Monday, January 25, 2016

HR 2262: Ownership of Space Resources

On November 25, 2015, something happened that almost nobody noticed but which, I expect, will prove to be an extremely important event for the future of humanity.
And not in a good way.

For all practical purposes, on that day, President Obama gave the richest people on earth complete and total ownership of every asteroid in the solar system. And they did not have to pay a dime to get it.

That seems like a bold,  “What the heck have you been smoking and will you share?” kind of statement.

But, actually . . . yeah . . . it happens to be true.

On that day, Obama signed H.R. 2262 into law. Known as the U.S. Commercial Space Launch Competitiveness Act. This states:

“A United States citizen engaged in commercial recovery of an asteroid resource or a space resource under this chapter shall be entitled to any asteroid resource or space resource obtained, including to possess, own, transport, use, and sell the asteroid resource or space resource obtained in accordance with applicable law, including the international obligations of the United States.”.

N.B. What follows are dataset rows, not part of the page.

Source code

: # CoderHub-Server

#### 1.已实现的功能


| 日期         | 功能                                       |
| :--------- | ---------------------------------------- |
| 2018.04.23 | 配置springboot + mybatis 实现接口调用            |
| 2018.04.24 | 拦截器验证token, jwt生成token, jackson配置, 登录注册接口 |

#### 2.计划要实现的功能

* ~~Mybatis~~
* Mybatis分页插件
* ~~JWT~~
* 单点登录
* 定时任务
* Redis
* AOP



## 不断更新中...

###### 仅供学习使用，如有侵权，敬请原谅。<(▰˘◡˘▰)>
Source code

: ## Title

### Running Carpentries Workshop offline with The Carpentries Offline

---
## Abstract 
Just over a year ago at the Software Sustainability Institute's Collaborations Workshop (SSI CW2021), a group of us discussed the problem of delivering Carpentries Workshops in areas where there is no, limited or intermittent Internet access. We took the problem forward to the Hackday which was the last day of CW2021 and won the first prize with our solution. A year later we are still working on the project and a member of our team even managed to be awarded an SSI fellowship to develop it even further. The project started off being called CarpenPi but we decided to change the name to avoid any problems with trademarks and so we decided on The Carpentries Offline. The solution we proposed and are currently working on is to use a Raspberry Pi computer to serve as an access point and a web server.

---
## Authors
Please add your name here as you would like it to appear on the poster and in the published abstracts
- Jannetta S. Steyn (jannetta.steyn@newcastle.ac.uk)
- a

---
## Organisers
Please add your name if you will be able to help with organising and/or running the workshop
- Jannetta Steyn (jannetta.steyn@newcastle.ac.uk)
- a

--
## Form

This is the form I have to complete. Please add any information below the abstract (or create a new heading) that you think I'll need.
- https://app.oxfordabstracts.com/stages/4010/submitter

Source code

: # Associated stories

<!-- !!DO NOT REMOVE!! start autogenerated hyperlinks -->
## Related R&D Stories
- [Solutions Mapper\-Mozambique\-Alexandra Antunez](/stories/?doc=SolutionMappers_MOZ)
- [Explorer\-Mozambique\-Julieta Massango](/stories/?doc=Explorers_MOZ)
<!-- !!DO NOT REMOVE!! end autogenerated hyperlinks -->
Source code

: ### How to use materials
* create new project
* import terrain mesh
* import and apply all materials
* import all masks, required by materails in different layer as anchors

Asteroid resources are the most valuable resources in the solar system. The energy from the sun also has significant value. However, to harvest the energy from the sun in space one needs to build an energy collector in space. To build an energy collector, one needs asteroid resources. So, the only people who can harvest energy resources in space are those who have been given ownership of the asteroid resources in space.

Mars is, perhaps, the only other place in the solar system with resources of any value. However, these resources are found only at the bottom of a gravity well. This means that their usefulness (value) to anybody not on Mars is limited, and their value to people who are on Mars currently represents a very small market. Even when there are Martian colonists, we can expect that they will get most of their manufactured goods (and be paying money to) those who control the asteroid resources.

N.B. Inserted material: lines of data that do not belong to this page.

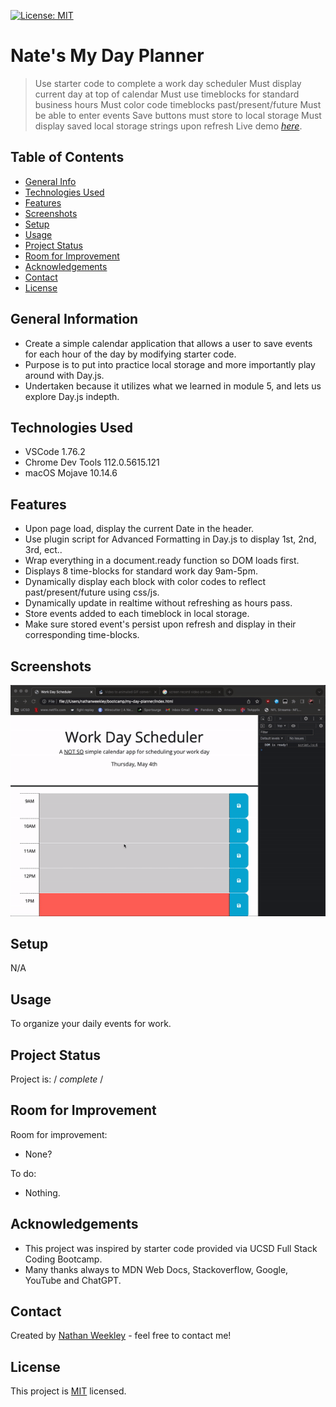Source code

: [![License: MIT](https://img.shields.io/badge/License-MIT-yellow.svg)](https://opensource.org/licenses/MIT)
# Nate's My Day Planner
> Use starter code to complete a work day scheduler
> Must display current day at top of calendar
> Must use timeblocks for standard business hours
> Must color code timeblocks past/present/future
> Must be able to enter events
> Save buttons must store to local storage
> Must display saved local storage strings upon refresh
> Live demo [_here_](https://nweekley84.github.io/my-day-planner/).

## Table of Contents
* [General Info](#general-information)
* [Technologies Used](#technologies-used)
* [Features](#features)
* [Screenshots](#screenshots)
* [Setup](#setup)
* [Usage](#usage)
* [Project Status](#project-status)
* [Room for Improvement](#room-for-improvement)
* [Acknowledgements](#acknowledgements)
* [Contact](#contact)
* [License](#license)


## General Information
- Create a simple calendar application that allows a user to save events for each hour of the day by modifying starter code.
- Purpose is to put into practice local storage and more importantly play around with Day.js.
- Undertaken because it utilizes what we learned in module 5, and lets us explore Day.js indepth.


## Technologies Used
- VSCode 1.76.2
- Chrome Dev Tools 112.0.5615.121 
- macOS Mojave 10.14.6 


## Features
- Upon page load, display the current Date in the header.
- Use plugin script for Advanced Formatting in Day.js to display 1st, 2nd, 3rd, ect..
- Wrap everything in a document.ready function so DOM loads first.
- Displays 8 time-blocks for standard work day 9am-5pm.
- Dynamically display each block with color codes to reflect past/present/future using css/js.
- Dynamically update in realtime without refreshing as hours pass.
- Store events added to each timeblock in local storage.
- Make sure stored event's persist upon refresh and display in their corresponding time-blocks.

## Screenshots
![Example screenshot 1](./assets/images/00ss.gif)


## Setup
N/A


## Usage
To organize your daily events for work.


## Project Status
Project is: / _complete_ /


## Room for Improvement
Room for improvement:
- None?

To do:
- Nothing.

## Acknowledgements
- This project was inspired by starter code provided via UCSD Full Stack Coding Bootcamp.
- Many thanks always to MDN Web Docs, Stackoverflow, Google, YouTube and ChatGPT.


## Contact
Created by [Nathan Weekley](mailto:nweekley84@gmail.com) - feel free to contact me!


## License
This project is [MIT](https://opensource.org/licenses/MIT) licensed.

Now, the law states "a United States citizen" has the rights to this property.

However, in order to profit from this right, one needs to be able to afford the means to go to the asteroid and collect its resources. Consequently, the only people who actually have a right to these resources - for all practical purposes - are the wealthiest of the wealthy.
So, for all practical purposes, the law says that those American citizens having enough wealth whereby they can harvest space resources may possess, own, transport, use, and sell those resources - and that the rest of us can continue on with our lives as we have before.

There are very few people who actually have the wealth that would allow them to take advantage of this law.

It's like giving everybody the right to all the money in a vault and giving ten people the combination. The practical effect of this is that those 10 people have 100% control over what is in the vault - and can fight it out among themselves as to how they will exercise control. They can divide it up into 10 equal piles, if they please. But they don't have to give even an iota of thought to the rest of us who are locked out. The content of the vault is, for all practical purposes, theirs.

There were a lot of other options to consider.

One option that I have often dreamed would have been implemented would have called for auctioning off these resources in small lots over time. The highest bidder gets ownership of those resources. However, the money raised would go to providing health and education resources to the very poor.

Under this type of system, everybody would benefit - even the poorest of the poor. Yet, the wealthiest of the wealthy would still be able to harvest a profit for themselves (assuming that the highest bidder had a profitable use in mind for the resource).

But . . . you know . . . why share when you don't have to?

It will likely take a few decades before people start to recognize the significance of this law. At the time that those resources actually start to be harvested, we will see just how much wealthier the wealthiest of the wealthy have become, and how little the rest of us have gotten in the bargain.

For a while, people will be inclined to read this posting and shrug their shoulders. It does not change their lives in the near future. It would have changed the lives of some a few decades down the road if the wealthy was purchasing these rights from institutions that would use it for the public good, but it is not like something we are accustomed to has disappeared. Instead, something that we could have had has been lost.

Literally, people who own 50% of all of the wealth on Earth now also own - for all practical purposes - 100% of the wealth that is not on Earth. If you average out these two numbers, you are going to see the very wealthy become far wealthier and more powerful relative to the reast of us than they are now.

That is the future that HR 2262 will help to create for us.


Nathan Nguyen said...

If people begin to recognize that the law is disastrous, couldn't it simply be repealed? Why think that the law would continue to stay in effect for a long time?

Alonzo Fyfe said...

The law would not be disastrous for everybody. By the time it is noticed by those harmed, there will be some very entrenched and powerful interests in place to see to it that the law will not be repealed.

ScottF said...

I'm not so worried about this becoming too entrenched. First of all, since the mineral extraction is still done subject to US laws, it can certainly be taxed. And those taxes can be increased once this activity becomes more feasible/profitable. Right now it is extremely far away from being profitable. So perhaps we can see this as a slight encouragement for someone to go out and get what they can get with minimal interference the first few times. Once it becomes a regular thing then long-standing entrenched interests of government & peoples can swoop it to regulate it further.